EXERCISE DETAILS —
Copy out the entries below, replacing every "Anasayfa" with "Ana Sayfa" and leaving everything else as it is.

= = = = =

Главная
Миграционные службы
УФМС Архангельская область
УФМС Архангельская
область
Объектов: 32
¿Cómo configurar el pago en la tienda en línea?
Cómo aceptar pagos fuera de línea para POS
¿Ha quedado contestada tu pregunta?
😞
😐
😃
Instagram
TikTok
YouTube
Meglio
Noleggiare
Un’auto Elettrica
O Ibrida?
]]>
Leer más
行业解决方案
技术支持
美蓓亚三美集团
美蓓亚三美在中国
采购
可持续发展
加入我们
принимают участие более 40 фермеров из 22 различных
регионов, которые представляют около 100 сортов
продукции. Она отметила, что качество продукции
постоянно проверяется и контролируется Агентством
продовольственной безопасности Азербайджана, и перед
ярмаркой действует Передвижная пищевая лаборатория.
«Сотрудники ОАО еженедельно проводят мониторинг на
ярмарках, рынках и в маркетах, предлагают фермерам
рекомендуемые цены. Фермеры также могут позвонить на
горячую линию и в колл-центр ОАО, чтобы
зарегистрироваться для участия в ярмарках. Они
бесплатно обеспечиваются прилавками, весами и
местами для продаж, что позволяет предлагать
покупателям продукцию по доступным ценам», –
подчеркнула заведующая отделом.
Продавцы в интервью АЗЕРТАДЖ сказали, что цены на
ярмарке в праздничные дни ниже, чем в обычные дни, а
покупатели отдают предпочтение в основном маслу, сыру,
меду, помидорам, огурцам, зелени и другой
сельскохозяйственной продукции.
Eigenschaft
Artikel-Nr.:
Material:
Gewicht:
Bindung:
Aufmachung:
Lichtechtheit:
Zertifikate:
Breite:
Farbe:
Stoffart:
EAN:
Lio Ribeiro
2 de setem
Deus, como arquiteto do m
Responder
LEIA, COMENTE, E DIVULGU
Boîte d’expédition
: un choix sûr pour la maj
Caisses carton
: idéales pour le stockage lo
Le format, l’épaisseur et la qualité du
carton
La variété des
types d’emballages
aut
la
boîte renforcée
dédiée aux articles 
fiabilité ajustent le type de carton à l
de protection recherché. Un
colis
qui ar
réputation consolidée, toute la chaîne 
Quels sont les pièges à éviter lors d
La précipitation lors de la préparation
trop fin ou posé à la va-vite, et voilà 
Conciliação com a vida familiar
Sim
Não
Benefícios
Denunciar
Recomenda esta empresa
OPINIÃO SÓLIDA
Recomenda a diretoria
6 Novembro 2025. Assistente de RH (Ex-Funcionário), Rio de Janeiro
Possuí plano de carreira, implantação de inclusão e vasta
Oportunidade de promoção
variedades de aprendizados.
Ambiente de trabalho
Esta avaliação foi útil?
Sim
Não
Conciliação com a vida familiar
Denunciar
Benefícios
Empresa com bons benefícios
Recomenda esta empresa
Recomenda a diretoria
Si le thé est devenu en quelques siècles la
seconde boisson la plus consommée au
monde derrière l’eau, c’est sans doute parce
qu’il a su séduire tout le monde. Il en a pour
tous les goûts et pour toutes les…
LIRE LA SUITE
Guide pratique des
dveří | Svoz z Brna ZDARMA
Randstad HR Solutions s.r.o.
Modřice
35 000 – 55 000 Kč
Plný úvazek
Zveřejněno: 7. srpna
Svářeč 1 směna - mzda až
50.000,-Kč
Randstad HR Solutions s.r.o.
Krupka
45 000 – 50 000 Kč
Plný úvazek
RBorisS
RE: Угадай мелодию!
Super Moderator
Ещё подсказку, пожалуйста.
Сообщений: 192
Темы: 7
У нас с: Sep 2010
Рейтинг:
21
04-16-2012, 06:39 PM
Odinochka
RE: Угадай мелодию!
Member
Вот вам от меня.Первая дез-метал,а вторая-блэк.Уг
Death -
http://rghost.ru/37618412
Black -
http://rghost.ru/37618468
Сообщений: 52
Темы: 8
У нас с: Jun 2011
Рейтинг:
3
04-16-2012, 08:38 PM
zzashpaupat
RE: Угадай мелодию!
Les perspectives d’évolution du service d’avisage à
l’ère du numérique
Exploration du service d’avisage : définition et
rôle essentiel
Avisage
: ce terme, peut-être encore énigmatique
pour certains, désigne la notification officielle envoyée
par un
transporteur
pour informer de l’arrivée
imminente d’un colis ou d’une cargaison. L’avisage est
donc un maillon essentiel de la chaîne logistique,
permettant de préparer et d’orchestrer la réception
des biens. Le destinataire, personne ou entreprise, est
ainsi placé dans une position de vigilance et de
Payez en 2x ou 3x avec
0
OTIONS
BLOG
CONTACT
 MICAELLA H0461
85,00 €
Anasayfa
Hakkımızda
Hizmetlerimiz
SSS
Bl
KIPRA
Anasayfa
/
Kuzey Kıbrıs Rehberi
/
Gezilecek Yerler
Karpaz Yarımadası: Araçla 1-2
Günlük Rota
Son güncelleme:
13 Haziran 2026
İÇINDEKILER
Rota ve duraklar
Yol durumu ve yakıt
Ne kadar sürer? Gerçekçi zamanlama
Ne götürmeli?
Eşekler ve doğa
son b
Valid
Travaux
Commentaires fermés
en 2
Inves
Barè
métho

= = = = =

ANSWER BOX —
Главная
Миграционные службы
УФМС Архангельская область
УФМС Архангельская
область
Объектов: 32
¿Cómo configurar el pago en la tienda en línea?
Cómo aceptar pagos fuera de línea para POS
¿Ha quedado contestada tu pregunta?
😞
😐
😃
Instagram
TikTok
YouTube
Meglio
Noleggiare
Un’auto Elettrica
O Ibrida?
]]>
Leer más
行业解决方案
技术支持
美蓓亚三美集团
美蓓亚三美在中国
采购
可持续发展
加入我们
принимают участие более 40 фермеров из 22 различных
регионов, которые представляют около 100 сортов
продукции. Она отметила, что качество продукции
постоянно проверяется и контролируется Агентством
продовольственной безопасности Азербайджана, и перед
ярмаркой действует Передвижная пищевая лаборатория.
«Сотрудники ОАО еженедельно проводят мониторинг на
ярмарках, рынках и в маркетах, предлагают фермерам
рекомендуемые цены. Фермеры также могут позвонить на
горячую линию и в колл-центр ОАО, чтобы
зарегистрироваться для участия в ярмарках. Они
бесплатно обеспечиваются прилавками, весами и
местами для продаж, что позволяет предлагать
покупателям продукцию по доступным ценам», –
подчеркнула заведующая отделом.
Продавцы в интервью АЗЕРТАДЖ сказали, что цены на
ярмарке в праздничные дни ниже, чем в обычные дни, а
покупатели отдают предпочтение в основном маслу, сыру,
меду, помидорам, огурцам, зелени и другой
сельскохозяйственной продукции.
Eigenschaft
Artikel-Nr.:
Material:
Gewicht:
Bindung:
Aufmachung:
Lichtechtheit:
Zertifikate:
Breite:
Farbe:
Stoffart:
EAN:
Lio Ribeiro
2 de setem
Deus, como arquiteto do m
Responder
LEIA, COMENTE, E DIVULGU
Boîte d’expédition
: un choix sûr pour la maj
Caisses carton
: idéales pour le stockage lo
Le format, l’épaisseur et la qualité du
carton
La variété des
types d’emballages
aut
la
boîte renforcée
dédiée aux articles 
fiabilité ajustent le type de carton à l
de protection recherché. Un
colis
qui ar
réputation consolidée, toute la chaîne 
Quels sont les pièges à éviter lors d
La précipitation lors de la préparation
trop fin ou posé à la va-vite, et voilà 
Conciliação com a vida familiar
Sim
Não
Benefícios
Denunciar
Recomenda esta empresa
OPINIÃO SÓLIDA
Recomenda a diretoria
6 Novembro 2025. Assistente de RH (Ex-Funcionário), Rio de Janeiro
Possuí plano de carreira, implantação de inclusão e vasta
Oportunidade de promoção
variedades de aprendizados.
Ambiente de trabalho
Esta avaliação foi útil?
Sim
Não
Conciliação com a vida familiar
Denunciar
Benefícios
Empresa com bons benefícios
Recomenda esta empresa
Recomenda a diretoria
Si le thé est devenu en quelques siècles la
seconde boisson la plus consommée au
monde derrière l’eau, c’est sans doute parce
qu’il a su séduire tout le monde. Il en a pour
tous les goûts et pour toutes les…
LIRE LA SUITE
Guide pratique des
dveří | Svoz z Brna ZDARMA
Randstad HR Solutions s.r.o.
Modřice
35 000 – 55 000 Kč
Plný úvazek
Zveřejněno: 7. srpna
Svářeč 1 směna - mzda až
50.000,-Kč
Randstad HR Solutions s.r.o.
Krupka
45 000 – 50 000 Kč
Plný úvazek
RBorisS
RE: Угадай мелодию!
Super Moderator
Ещё подсказку, пожалуйста.
Сообщений: 192
Темы: 7
У нас с: Sep 2010
Рейтинг:
21
04-16-2012, 06:39 PM
Odinochka
RE: Угадай мелодию!
Member
Вот вам от меня.Первая дез-метал,а вторая-блэк.Уг
Death -
http://rghost.ru/37618412
Black -
http://rghost.ru/37618468
Сообщений: 52
Темы: 8
У нас с: Jun 2011
Рейтинг:
3
04-16-2012, 08:38 PM
zzashpaupat
RE: Угадай мелодию!
Les perspectives d’évolution du service d’avisage à
l’ère du numérique
Exploration du service d’avisage : définition et
rôle essentiel
Avisage
: ce terme, peut-être encore énigmatique
pour certains, désigne la notification officielle envoyée
par un
transporteur
pour informer de l’arrivée
imminente d’un colis ou d’une cargaison. L’avisage est
donc un maillon essentiel de la chaîne logistique,
permettant de préparer et d’orchestrer la réception
des biens. Le destinataire, personne ou entreprise, est
ainsi placé dans une position de vigilance et de
Payez en 2x ou 3x avec
0
OTIONS
BLOG
CONTACT
 MICAELLA H0461
85,00 €
Ana Sayfa
Hakkımızda
Hizmetlerimiz
SSS
Bl
KIPRA
Ana Sayfa
/
Kuzey Kıbrıs Rehberi
/
Gezilecek Yerler
Karpaz Yarımadası: Araçla 1-2
Günlük Rota
Son güncelleme:
13 Haziran 2026
İÇINDEKILER
Rota ve duraklar
Yol durumu ve yakıt
Ne kadar sürer? Gerçekçi zamanlama
Ne götürmeli?
Eşekler ve doğa
son b
Valid
Travaux
Commentaires fermés
en 2
Inves
Barè
métho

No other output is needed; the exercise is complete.